_What you are asked to do:_
Using the listing below, set down exactly the lines starting at the line that contains "with DAB IHC" and ending at the line that contains "(IHC) photomicrograph of", both included, and no others.

+++ Data provided +++

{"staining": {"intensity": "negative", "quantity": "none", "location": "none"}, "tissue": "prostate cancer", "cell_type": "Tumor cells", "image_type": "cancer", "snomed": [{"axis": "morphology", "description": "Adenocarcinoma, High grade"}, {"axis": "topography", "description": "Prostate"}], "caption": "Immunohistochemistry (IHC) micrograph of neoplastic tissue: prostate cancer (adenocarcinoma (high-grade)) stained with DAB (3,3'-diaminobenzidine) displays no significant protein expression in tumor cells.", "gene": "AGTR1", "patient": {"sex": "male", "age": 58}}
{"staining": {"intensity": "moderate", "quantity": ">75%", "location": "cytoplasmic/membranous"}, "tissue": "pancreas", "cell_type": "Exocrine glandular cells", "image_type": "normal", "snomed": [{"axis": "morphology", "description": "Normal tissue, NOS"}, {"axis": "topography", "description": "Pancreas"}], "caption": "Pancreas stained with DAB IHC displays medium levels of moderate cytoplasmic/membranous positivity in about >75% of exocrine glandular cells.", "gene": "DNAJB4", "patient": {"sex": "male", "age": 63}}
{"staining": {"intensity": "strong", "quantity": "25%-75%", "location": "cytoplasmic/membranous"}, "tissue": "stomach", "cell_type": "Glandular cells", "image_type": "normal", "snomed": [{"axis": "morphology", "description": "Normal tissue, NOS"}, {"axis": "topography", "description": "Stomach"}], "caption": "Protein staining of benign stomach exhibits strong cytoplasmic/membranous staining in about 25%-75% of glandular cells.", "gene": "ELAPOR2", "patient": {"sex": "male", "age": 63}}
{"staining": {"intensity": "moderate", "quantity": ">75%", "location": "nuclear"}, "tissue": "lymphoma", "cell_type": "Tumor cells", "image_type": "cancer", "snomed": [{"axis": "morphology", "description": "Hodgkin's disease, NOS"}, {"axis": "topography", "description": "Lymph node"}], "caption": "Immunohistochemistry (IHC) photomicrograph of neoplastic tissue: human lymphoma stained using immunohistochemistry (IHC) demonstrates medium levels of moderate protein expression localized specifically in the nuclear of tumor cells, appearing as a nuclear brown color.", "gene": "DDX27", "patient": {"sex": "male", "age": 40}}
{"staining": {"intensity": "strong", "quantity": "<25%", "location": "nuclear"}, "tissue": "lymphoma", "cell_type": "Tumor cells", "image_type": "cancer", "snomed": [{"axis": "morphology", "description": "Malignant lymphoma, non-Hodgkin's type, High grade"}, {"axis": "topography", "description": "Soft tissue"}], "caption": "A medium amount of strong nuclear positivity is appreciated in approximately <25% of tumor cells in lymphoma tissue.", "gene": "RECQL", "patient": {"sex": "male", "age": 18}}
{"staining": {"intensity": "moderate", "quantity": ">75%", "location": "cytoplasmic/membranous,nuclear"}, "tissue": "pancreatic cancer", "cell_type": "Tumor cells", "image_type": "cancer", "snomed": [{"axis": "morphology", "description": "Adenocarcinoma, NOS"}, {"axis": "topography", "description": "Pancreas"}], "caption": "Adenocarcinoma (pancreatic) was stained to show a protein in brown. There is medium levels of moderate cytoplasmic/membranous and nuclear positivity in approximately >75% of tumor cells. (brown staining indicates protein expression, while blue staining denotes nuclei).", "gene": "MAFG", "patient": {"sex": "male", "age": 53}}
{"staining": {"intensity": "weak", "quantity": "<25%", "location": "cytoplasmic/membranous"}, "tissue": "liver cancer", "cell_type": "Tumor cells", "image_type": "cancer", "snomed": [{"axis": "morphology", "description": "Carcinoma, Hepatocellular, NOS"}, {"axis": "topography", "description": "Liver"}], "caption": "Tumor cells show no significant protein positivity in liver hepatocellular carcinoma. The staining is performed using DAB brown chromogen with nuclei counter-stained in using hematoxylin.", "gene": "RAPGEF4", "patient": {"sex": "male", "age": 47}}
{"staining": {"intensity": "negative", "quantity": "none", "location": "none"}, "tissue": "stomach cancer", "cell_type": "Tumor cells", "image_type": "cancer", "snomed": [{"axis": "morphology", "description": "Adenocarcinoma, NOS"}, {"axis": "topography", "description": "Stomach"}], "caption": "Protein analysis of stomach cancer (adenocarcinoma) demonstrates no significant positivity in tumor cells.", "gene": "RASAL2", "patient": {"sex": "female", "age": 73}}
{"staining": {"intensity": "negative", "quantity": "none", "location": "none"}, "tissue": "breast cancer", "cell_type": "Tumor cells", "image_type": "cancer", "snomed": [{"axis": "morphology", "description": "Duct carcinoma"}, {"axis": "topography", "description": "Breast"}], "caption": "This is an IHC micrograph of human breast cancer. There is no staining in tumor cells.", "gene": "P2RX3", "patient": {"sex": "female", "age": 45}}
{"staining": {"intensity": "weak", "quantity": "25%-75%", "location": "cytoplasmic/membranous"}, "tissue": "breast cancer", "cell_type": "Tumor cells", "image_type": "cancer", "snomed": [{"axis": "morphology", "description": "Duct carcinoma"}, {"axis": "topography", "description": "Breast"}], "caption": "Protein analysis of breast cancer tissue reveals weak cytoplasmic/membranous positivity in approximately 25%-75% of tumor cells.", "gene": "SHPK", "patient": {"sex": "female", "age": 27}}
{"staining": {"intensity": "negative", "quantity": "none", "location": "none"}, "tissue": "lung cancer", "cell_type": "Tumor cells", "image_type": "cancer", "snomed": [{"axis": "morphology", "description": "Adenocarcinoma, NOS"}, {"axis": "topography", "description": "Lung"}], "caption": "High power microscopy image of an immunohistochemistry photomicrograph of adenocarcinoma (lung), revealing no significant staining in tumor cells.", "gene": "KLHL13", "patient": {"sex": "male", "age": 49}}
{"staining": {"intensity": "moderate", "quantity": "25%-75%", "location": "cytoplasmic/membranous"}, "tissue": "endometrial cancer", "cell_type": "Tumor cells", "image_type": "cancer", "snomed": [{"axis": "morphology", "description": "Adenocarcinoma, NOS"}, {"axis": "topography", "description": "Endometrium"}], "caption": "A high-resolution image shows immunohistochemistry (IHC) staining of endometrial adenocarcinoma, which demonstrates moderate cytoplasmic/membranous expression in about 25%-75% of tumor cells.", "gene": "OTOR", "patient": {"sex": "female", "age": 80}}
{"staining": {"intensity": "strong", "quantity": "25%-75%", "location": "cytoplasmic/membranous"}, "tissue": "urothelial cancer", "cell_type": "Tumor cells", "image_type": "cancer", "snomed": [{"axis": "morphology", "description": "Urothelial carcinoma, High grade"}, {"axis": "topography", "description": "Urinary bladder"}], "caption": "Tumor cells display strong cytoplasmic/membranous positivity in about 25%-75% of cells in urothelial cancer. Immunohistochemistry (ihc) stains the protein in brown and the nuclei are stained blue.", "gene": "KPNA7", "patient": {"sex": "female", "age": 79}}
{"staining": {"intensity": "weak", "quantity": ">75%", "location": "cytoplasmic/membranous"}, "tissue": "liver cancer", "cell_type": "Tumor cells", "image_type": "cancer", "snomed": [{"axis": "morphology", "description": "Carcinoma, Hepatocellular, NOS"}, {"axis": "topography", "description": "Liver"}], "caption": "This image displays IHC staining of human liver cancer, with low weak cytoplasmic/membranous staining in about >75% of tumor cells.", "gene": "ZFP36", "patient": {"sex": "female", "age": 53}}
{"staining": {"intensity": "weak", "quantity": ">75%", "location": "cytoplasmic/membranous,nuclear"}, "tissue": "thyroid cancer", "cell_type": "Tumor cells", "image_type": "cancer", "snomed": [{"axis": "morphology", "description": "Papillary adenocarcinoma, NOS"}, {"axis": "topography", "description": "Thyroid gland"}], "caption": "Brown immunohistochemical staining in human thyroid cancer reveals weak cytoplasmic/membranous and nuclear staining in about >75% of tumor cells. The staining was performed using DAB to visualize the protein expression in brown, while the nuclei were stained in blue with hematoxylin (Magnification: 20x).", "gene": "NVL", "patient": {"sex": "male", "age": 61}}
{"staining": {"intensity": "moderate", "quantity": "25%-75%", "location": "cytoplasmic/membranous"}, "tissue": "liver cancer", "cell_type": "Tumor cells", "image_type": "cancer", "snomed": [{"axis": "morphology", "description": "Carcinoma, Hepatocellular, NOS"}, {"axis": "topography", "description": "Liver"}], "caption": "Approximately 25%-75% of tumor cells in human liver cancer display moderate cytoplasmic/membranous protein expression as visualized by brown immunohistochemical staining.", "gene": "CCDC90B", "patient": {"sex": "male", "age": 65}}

+++

_Exercise output:_
{"staining": {"intensity": "moderate", "quantity": ">75%", "location": "cytoplasmic/membranous"}, "tissue": "pancreas", "cell_type": "Exocrine glandular cells", "image_type": "normal", "snomed": [{"axis": "morphology", "description": "Normal tissue, NOS"}, {"axis": "topography", "description": "Pancreas"}], "caption": "Pancreas stained with DAB IHC displays medium levels of moderate cytoplasmic/membranous positivity in about >75% of exocrine glandular cells.", "gene": "DNAJB4", "patient": {"sex": "male", "age": 63}}
{"staining": {"intensity": "strong", "quantity": "25%-75%", "location": "cytoplasmic/membranous"}, "tissue": "stomach", "cell_type": "Glandular cells", "image_type": "normal", "snomed": [{"axis": "morphology", "description": "Normal tissue, NOS"}, {"axis": "topography", "description": "Stomach"}], "caption": "Protein staining of benign stomach exhibits strong cytoplasmic/membranous staining in about 25%-75% of glandular cells.", "gene": "ELAPOR2", "patient": {"sex": "male", "age": 63}}
{"staining": {"intensity": "moderate", "quantity": ">75%", "location": "nuclear"}, "tissue": "lymphoma", "cell_type": "Tumor cells", "image_type": "cancer", "snomed": [{"axis": "morphology", "description": "Hodgkin's disease, NOS"}, {"axis": "topography", "description": "Lymph node"}], "caption": "Immunohistochemistry (IHC) photomicrograph of neoplastic tissue: human lymphoma stained using immunohistochemistry (IHC) demonstrates medium levels of moderate protein expression localized specifically in the nuclear of tumor cells, appearing as a nuclear brown color.", "gene": "DDX27", "patient": {"sex": "male", "age": 40}}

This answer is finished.